Exerçant un métier par nature difficile parce qu’il les met en présence de souffrances humaines considérables, les professionnels médico-sociaux de Boulogne-sur-Mer se voient bouleversés par une fermeture brutale. Il est assez curieux de fermer un service et de désorganiser un dispositif alors même que les toxicomanies se développent et que les produits viennent très souvent de Belgique. A quelques kilomètres.
« La méthadone, et même le subutex,
c’est aussi dur d’arrêter que l’héroïne »Côté consommateurs, le chemin est long pour décrocher. Dans le bassin minier, nous rencontrons Abdel, 56 ans, séparé, père de 4 enfants et toxicomane depuis 30 ans (avec une période de trafic). Salarié en maladie, il est traité en sevrage depuis quelques mois et est « rangé » depuis 10 ans. Abdel décrit la difficulté d’en sortir : « La méthadone, et même le subutex, c’est aussi dur d’arrêter que l’héroïne. Vaut mieux prendre du tramadol ou du valium. Ça t’accroche moins. J’en connais qui prennent de la méthadone depuis 20 ans. Ils sont à 60 ou 80 mg par jour mais ils n’en prennent que 20. Ils revendent le reste. Parfois pour s’acheter de l’héro…Ca tourne en rond. »

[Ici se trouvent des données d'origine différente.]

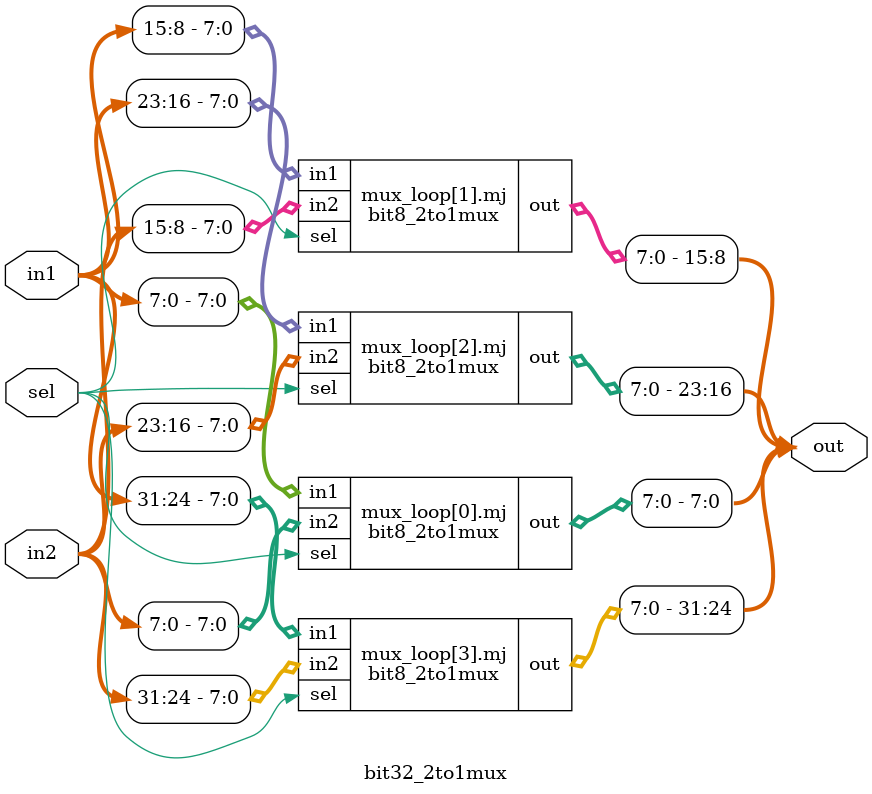
<source format=v>
module mux2to1 (out, sel, in1, in2);
    input in1, in2, sel;
    output out;

    wire not_sel, a1, a2;

    not(not_sel, sel);
    and(a1, sel, in2);
    and(a2, not_sel, in1);

    or (out, a1, a2);

endmodule

module bit8_2to1mux(out, sel, in1, in2);
    input [7:0] in1, in2;
    output [7:0] out;

    input sel;

    //GENERATE STATEMENT AND FOR LOOP FOR 8 MUX
    genvar j;

    generate for (j = 0; j<8; j = j + 1) begin: mux_loop
        mux2to1 mj(out[j], sel, in1[j], in2[j]);
    end
    endgenerate

endmodule

module bit32_2to1mux(out, sel, in1, in2);
    input [31:0] in1, in2;
    output [31:0] out;

    input sel;

    genvar j;

    generate for (j = 0; j<4; j = j + 1) begin: mux_loop
        bit8_2to1mux mj(out[7 + j*8:j*8], sel, in1[7 + j*8:j*8], in2[7 + j*8:j*8]);
    end
    endgenerate
endmodule
</source>
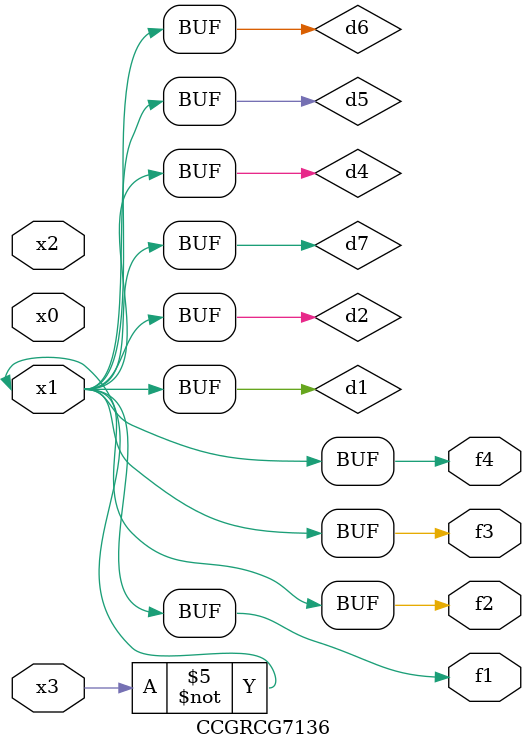
<source format=v>
module CCGRCG7136(
	input x0, x1, x2, x3,
	output f1, f2, f3, f4
);

	wire d1, d2, d3, d4, d5, d6, d7;

	not (d1, x3);
	buf (d2, x1);
	xnor (d3, d1, d2);
	nor (d4, d1);
	buf (d5, d1, d2);
	buf (d6, d4, d5);
	nand (d7, d4);
	assign f1 = d6;
	assign f2 = d7;
	assign f3 = d6;
	assign f4 = d6;
endmodule

</source>
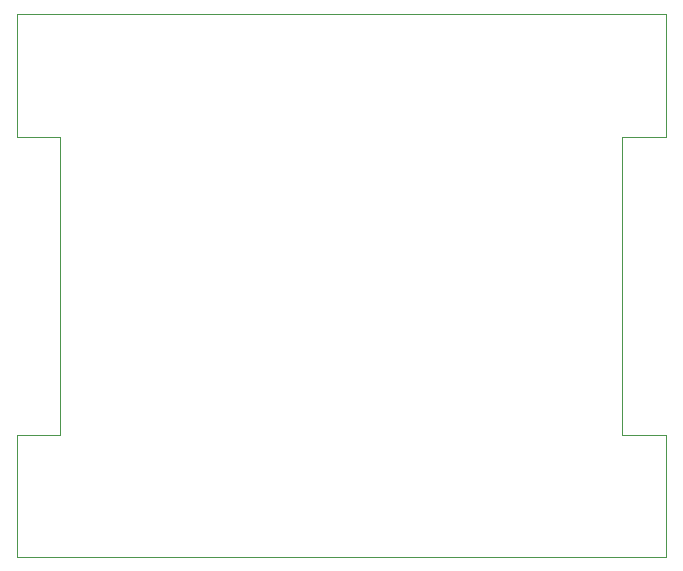
<source format=gbr>
%TF.GenerationSoftware,KiCad,Pcbnew,(5.0.2)-1*%
%TF.CreationDate,2020-07-31T10:54:53+02:00*%
%TF.ProjectId,Multimeter_Watch_DisplayBoard_V1,4d756c74-696d-4657-9465-725f57617463,rev?*%
%TF.SameCoordinates,Original*%
%TF.FileFunction,Profile,NP*%
%FSLAX46Y46*%
G04 Gerber Fmt 4.6, Leading zero omitted, Abs format (unit mm)*
G04 Created by KiCad (PCBNEW (5.0.2)-1) date 31.7.2020 10:54:53*
%MOMM*%
%LPD*%
G01*
G04 APERTURE LIST*
%ADD10C,0.050000*%
G04 APERTURE END LIST*
D10*
X107700000Y-65400000D02*
X107300000Y-65400000D01*
X107700000Y-90700000D02*
X107700000Y-65400000D01*
X107300000Y-90700000D02*
X107700000Y-90700000D01*
X155300000Y-90700000D02*
X155700000Y-90700000D01*
X155300000Y-65400000D02*
X155300000Y-90700000D01*
X155700000Y-65400000D02*
X155300000Y-65400000D01*
X104000000Y-65400000D02*
X104000000Y-55000000D01*
X107300000Y-65400000D02*
X104000000Y-65400000D01*
X104000000Y-90700000D02*
X107300000Y-90700000D01*
X104000000Y-101000000D02*
X104000000Y-90700000D01*
X159000000Y-101000000D02*
X104000000Y-101000000D01*
X159000000Y-90700000D02*
X159000000Y-101000000D01*
X155700000Y-90700000D02*
X159000000Y-90700000D01*
X159000000Y-65400000D02*
X155700000Y-65400000D01*
X159000000Y-55000000D02*
X159000000Y-65400000D01*
X104000000Y-55000000D02*
X159000000Y-55000000D01*
M02*

</source>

(1) Remarque : l’enquête ne prend en compte que les produits stupéfiants illégaux, soient : résines de cannabis, herbe, champignons hallucinogènes, Ecstasy, Speed, MDMA, cocaïne et dérivés, opiacés et dérivés.
(2) Outre le droit de protection des sources nous avons choisi de rendre anonymes tous les entretiens pour deux raisons : le confort des personnes dans leur prise de parole et la demande d’une très large partie d‘entre eux.